The financial trajectory relies on a dual engine of volume expansion and price appreciation. Citigroup projects the average selling price of optical interconnects will grow at a CAGR of about 18% from 2025 to 2028, fueled by the adoption of high-speed products such as 800G, 1.6T, and 3.2T variants. Simultaneously, global shipment volumes are expected to surge from 110 million units in 2025 to 300 million units in 2028, representing a CAGR of roughly 40%. The structural shift toward data center dominance is equally pronounced, with the data center business proportion of total shipments projected to climb from 71% in 2025 to 89% in 2028. Within this sector, the penetration of high-speed products exceeding 800G is forecast to jump from 37% in 2025 to 89% in 2028, signaling a rapid obsolescence of legacy speeds.

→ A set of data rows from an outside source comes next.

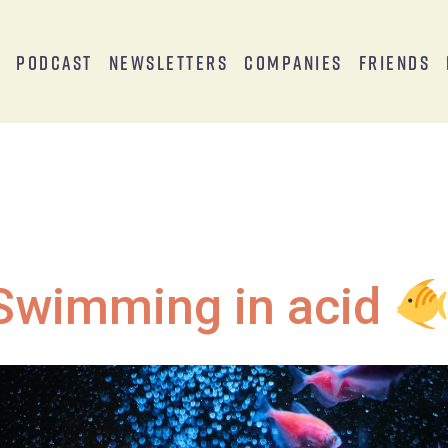
s
Podcast
Newsletters
Companies
Friends
Swimming in acid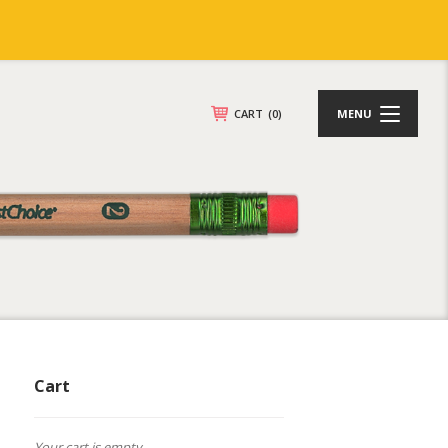
CART
(0)
MENU
Cart
Your cart is empty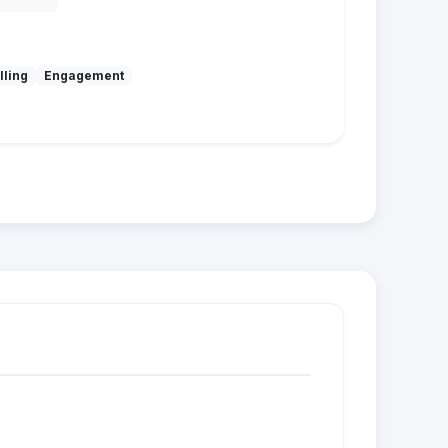
lling
Engagement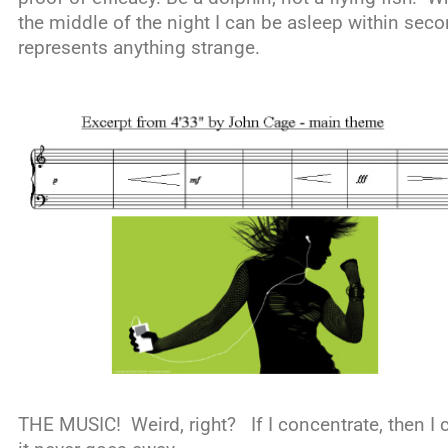
the middle of the night I can be asleep within seco
represents anything strange.
THE MUSIC! Weird, right? If I concentrate, then I ca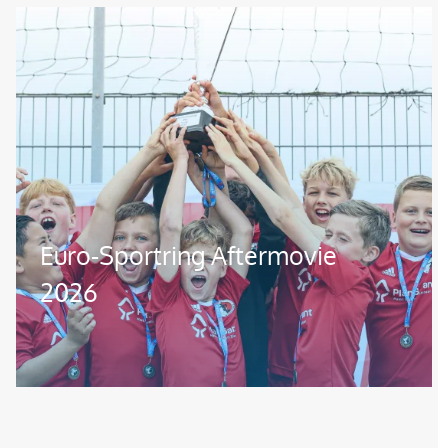
Image
Euro-Sportring Aftermovie
2026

Specific transceiver categories exhibit even more aggressive growth metrics. The 1.6T transceiver composite shipment CAGR is projected to reach 215% from 2025 to 2028, while 3.2T shipments are expected to rise from 4 million units in 2027 to 35 million units in 2028. Emerging packaging technologies like Co-Packaged Optics (CPO) and Near-Packaged Optics (NPO) face divergent scenarios based on cloud provider demand and platform architecture deployment by NVIDIA and Google. In a base scenario, CPO and NPO shipments are expected to reach 18 million and 56 million units respectively by 2028, whereas an optimistic scenario envisions figures of 33 million and 116 million units.

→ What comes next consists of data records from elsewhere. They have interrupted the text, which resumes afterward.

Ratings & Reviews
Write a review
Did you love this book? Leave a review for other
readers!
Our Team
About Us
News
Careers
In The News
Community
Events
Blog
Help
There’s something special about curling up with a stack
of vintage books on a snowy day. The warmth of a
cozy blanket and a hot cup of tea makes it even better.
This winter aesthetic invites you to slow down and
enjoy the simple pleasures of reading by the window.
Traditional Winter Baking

Woofun AI data shows that silicon photonics penetration in high-speed optical modules is predicted to increase from 29% in 2025 to 60% in 2028, fundamentally altering the manufacturing landscape.
The underlying component demand reflects this systemic acceleration. Total demand for optical chips in 2028 is estimated at 1.714 billion units, implying a CAGR of approximately 62%. Breaking this down further, EML chip demand is expected to reach 718 million units with a CAGR of about 34%, while CW laser chip demand is estimated at 987 million units, representing a staggering CAGR of 114%. Despite this robust demand, supply constraints are anticipated in laser chips, packaging yields, and upstream production capacity. To mitigate these risks, pure-play module manufacturers are actively securing upstream supply through long-term agreements, highlighting the fragility of the current supply chain.
Citigroup's equity research team has implemented specific stock adjustments reflecting these granular market dynamics. Dongshan Precision saw its target price raised from 225 yuan to 350 yuan, with the firm identifying its AI optical business as the primary growth driver. NewEasyGain received a substantial target price increase from 353.57 yuan to 701 yuan, driven by its positioning in 3.2T transceivers and NPO technologies. Transtech Communication also benefited, with its target price raised from 318.57 yuan to 419 yuan, focusing on CPO volume and 3.2T optical engines. Conversely, Taichen Optoelectronics was downgraded from Buy to Sell, with its target price reduced from 156 yuan to 152 yuan due to decoupling risks from Corning, intensifying competition, and high valuation concerns.
The path forward is not without significant headwinds that could disrupt these projections. Constraints identified include persistent supply bottlenecks for EML and CW chips, alongside technological implementation risks associated with scaling CPO and NPO architectures.
Furthermore, valuation pressures remain a critical variable as the market prices in these aggressive growth expectations. This marks a pivotal moment where supply chain resilience and technological execution will determine which entities capture the majority of the $920 billion opportunity.